▸ **Exercise passage**:
┌────────
I made two short lengths of rod that fit into the chambers of the cylinders. These were clamped in my large vise to fit into two opposing cylinders. A couple of tap with a light hammer started the nipples turning and out they came.

Harbor Freight no longer has this tool listed in their catalog. I did find a similar tool on Amazon.
 
View attachment 195856

I have used this tool to remove some very tightly installed nipples from my revolvers. None of my standard nipple wrenches worked. The pistol one was too small. Of course, copious quantities of penetrating oils were applied. I did have to make the 1/4" hex nut driver. The 3/16" nut driver was the best size for a pistol nipple.

I made two short lengths of rod that fit into the chambers of the cylinders. These were clamped in my large vise to fit into two opposing cylinders. A couple of tap with a light hammer started the nipples turning and out they came.

Harbor Freight no longer has this tool listed in their catalog. I did find a similar tool on Amazon.
Yep, those work also.
└────────
▸ **Problem statement**: In the post on removing revolver nipples, why did the writer use this tool? Answer in one to three sentences.

▸ **Dataset extract**:
┌────────
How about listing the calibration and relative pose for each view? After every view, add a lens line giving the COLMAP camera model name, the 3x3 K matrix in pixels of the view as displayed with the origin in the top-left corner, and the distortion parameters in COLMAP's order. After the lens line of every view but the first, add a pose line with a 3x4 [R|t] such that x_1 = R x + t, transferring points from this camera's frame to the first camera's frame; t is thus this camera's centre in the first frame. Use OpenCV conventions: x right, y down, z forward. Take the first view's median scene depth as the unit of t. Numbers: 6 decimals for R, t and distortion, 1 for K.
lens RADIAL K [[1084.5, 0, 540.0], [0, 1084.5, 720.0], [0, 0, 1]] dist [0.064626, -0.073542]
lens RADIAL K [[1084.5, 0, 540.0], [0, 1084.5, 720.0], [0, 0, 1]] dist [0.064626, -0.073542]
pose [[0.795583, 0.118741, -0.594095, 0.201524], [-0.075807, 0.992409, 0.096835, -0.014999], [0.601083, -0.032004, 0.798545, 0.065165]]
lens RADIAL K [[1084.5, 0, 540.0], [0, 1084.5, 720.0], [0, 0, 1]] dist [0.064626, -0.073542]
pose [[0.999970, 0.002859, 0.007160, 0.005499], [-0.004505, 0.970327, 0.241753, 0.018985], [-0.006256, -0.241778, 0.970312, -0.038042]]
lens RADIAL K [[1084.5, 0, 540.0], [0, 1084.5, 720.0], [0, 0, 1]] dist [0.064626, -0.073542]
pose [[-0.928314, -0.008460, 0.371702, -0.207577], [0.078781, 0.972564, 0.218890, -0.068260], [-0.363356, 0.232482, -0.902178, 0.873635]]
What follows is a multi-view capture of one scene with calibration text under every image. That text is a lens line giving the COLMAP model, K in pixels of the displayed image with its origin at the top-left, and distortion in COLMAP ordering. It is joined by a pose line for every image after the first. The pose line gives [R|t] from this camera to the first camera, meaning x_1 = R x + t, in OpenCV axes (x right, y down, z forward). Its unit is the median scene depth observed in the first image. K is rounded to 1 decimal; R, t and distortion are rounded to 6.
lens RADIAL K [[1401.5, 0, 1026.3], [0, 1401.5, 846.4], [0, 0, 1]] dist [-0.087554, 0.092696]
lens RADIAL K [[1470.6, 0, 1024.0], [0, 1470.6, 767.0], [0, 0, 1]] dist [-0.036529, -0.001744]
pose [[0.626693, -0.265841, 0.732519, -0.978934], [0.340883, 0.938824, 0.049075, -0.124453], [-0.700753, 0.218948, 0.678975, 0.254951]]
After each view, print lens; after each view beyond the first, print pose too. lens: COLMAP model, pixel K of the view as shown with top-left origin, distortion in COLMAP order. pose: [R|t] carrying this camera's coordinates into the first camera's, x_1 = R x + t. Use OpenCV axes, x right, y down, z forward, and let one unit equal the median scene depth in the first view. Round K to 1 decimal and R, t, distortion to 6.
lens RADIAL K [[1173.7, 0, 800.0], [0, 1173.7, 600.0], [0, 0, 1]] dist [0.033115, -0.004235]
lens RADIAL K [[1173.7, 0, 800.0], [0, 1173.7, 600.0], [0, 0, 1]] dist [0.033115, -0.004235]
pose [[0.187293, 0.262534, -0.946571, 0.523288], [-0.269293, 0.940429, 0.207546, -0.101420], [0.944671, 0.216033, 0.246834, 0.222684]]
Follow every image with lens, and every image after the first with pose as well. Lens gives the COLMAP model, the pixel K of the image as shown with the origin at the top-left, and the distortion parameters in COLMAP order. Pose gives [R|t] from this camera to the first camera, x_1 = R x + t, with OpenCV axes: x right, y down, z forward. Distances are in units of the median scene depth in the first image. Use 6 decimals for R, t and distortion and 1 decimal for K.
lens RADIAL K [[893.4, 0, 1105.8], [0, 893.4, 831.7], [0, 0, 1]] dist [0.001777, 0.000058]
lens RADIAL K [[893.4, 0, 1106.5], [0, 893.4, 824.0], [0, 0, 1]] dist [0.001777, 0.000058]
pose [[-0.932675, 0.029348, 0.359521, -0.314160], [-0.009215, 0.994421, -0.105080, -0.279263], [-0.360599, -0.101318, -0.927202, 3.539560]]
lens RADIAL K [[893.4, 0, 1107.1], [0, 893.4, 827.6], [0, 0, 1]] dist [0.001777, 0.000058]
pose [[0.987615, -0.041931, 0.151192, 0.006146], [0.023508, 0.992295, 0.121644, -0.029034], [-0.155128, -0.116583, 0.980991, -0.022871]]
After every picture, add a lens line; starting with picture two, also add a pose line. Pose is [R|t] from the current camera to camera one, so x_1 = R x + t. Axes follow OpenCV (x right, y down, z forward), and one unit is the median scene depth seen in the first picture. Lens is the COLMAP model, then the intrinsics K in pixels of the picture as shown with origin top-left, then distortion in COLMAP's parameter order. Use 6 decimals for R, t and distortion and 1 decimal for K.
└────────
▸ **Answer to this exercise**: The nipples were very tightly installed, and none of the writer's standard nipple wrenches worked. The pistol wrench was too small.